Our observation of hundreds of performance seekers largely confirms the report and has led to delineating a series of myths that hold people back when trying to improve:

— PERFORMING AT THE TOP MEANS CONSISTENT PEAK PERFORMANCE.
Reality: Top performers experience variability in their performance.

Advice: Expect variability. There’s just no such thing as linear, unwavering, improvement paths. There will be ups and downs. If the path is generally up, all’s good. To the extent you know and appreciate that, you’ll be more patient and less likely to be discouraged.
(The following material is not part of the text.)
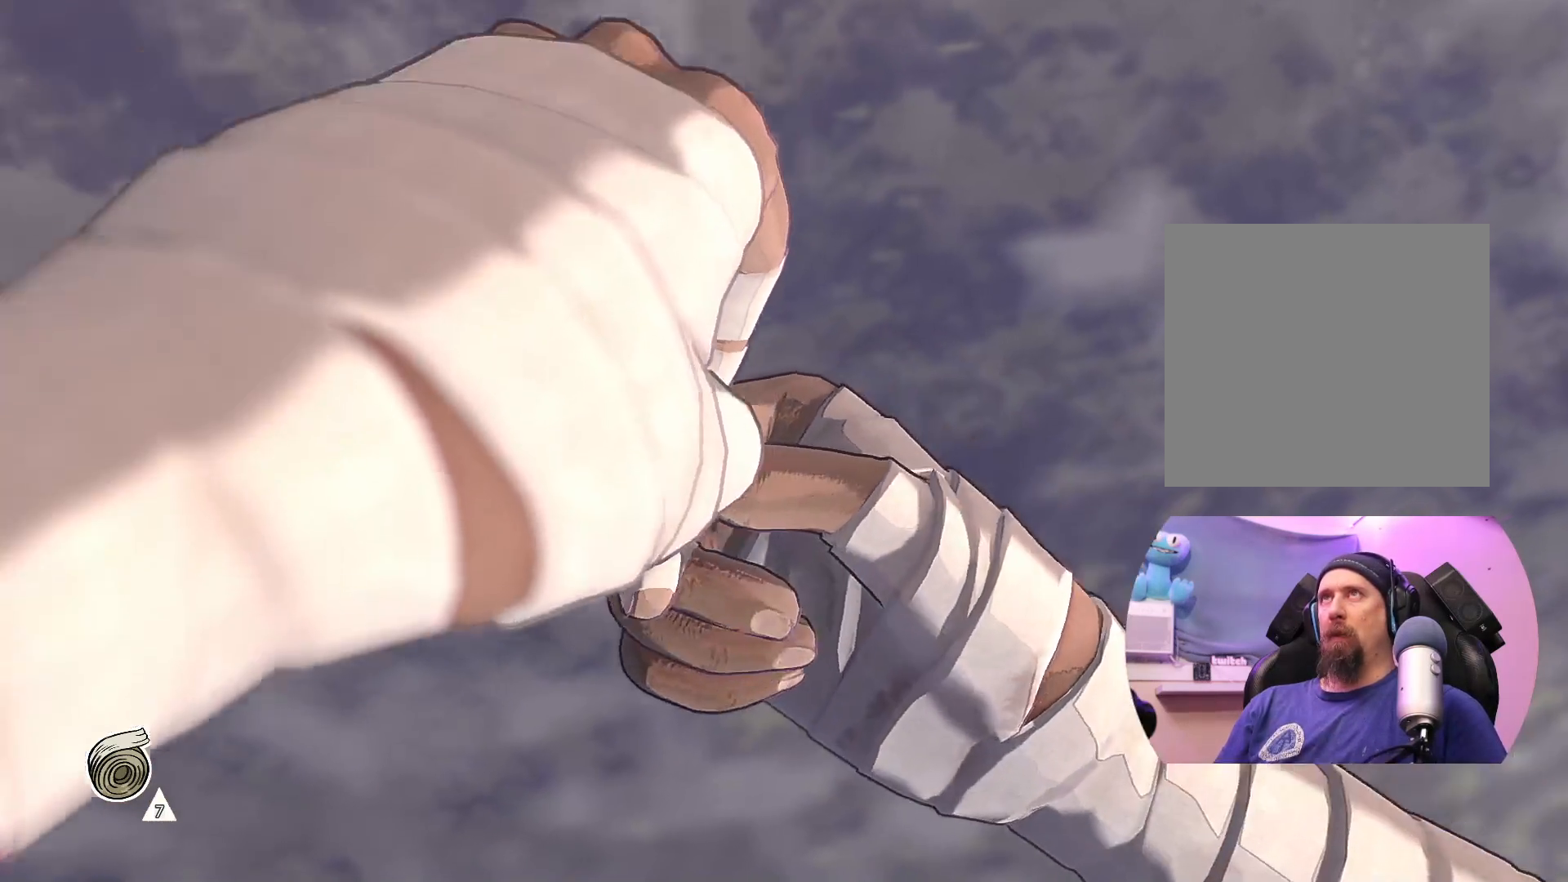
{"buttons": ["A"], "left_stick": "down", "right_stick": "center", "events": [[50, "left_stick", "up-left"], [217, "left_stick", "up-right"], [400, "left_stick", "down-right"], [467, "left_stick", "down"]]}
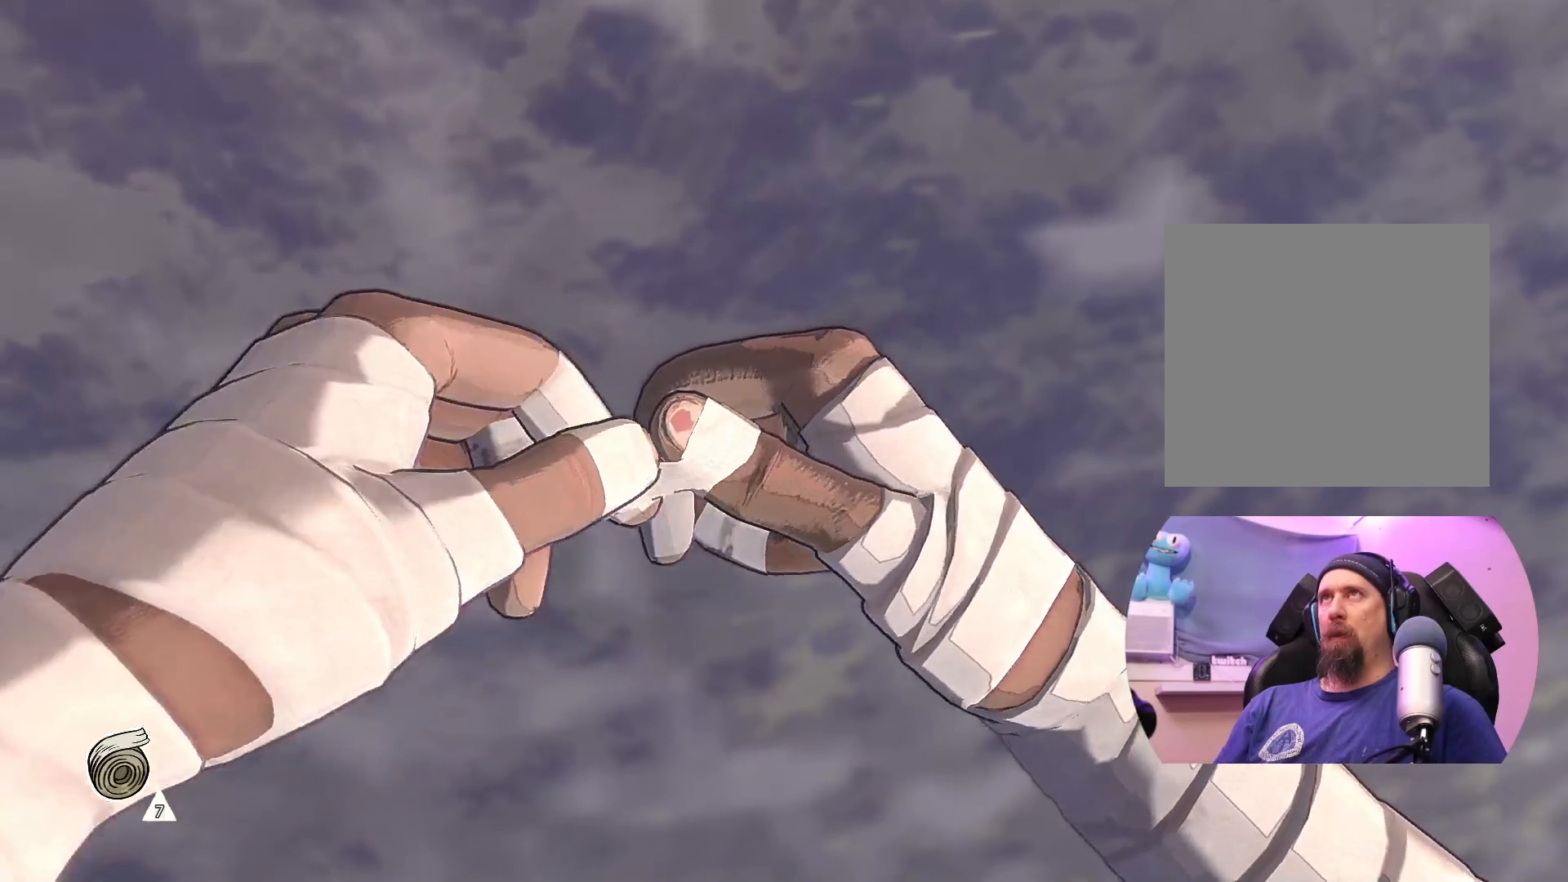
{"buttons": ["A"], "left_stick": "down-right", "right_stick": "center", "events": [[17, "left_stick", "down-left"], [67, "left_stick", "left"], [250, "left_stick", "up-right"], [433, "left_stick", "down-right"]]}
— WE GET BETTER BY BENCHMARKING OURSELVES AGAINST OTHERS.
Reality: Improvement involves repeating the actions and circumstances that lead to our best performances so that over time they become ingrained. It doesn’t come from mimicry. But research shows that we do, indeed, compare ourselves to others all the time, with negative consequences.

Advice: A better approach is to pursue real opportunities for improvement by reviewing mistakes and taking stock of how experiences can lead to improvement.

— SUCCESSFUL PEOPLE ENGAGE IN “SINGULAR DELIBERATE PRACTICE” OF ONE WINNING STRATEGY.
Reality: Although Major League Baseball pitcher R.A. Dickey won the Cy Young Award in 2012 in part because of his mastery of the knuckleball — a pitch that’s difficult to learn but almost unhittable when executed well — he also practiced, and perfected, more traditional techniques.
Advice: There is no one way for you, or anybody else, to improve.

— IMPROVEMENT STEMS FROM UNWAVERING FOCUS ON YOUR MOST CHALLENGING GOALS.
Reality: Evidence suggests that setting goals and pursuing them may actually inhibit improvement.
Advice: Create some separation between goal planning and doing.

In the end, improvement comes from knowing our own unique challenges and abilities, not from following pop-culture formulas. It’s about understanding valleys and peaks, comparing ourselves to ourselves, adapting along the way, and staying small while staying big.
(D. Christopher Kayes is a professor and the department chair of management at the George Washington University. James R. Bailey is a professor of leadership at the George Washington University.)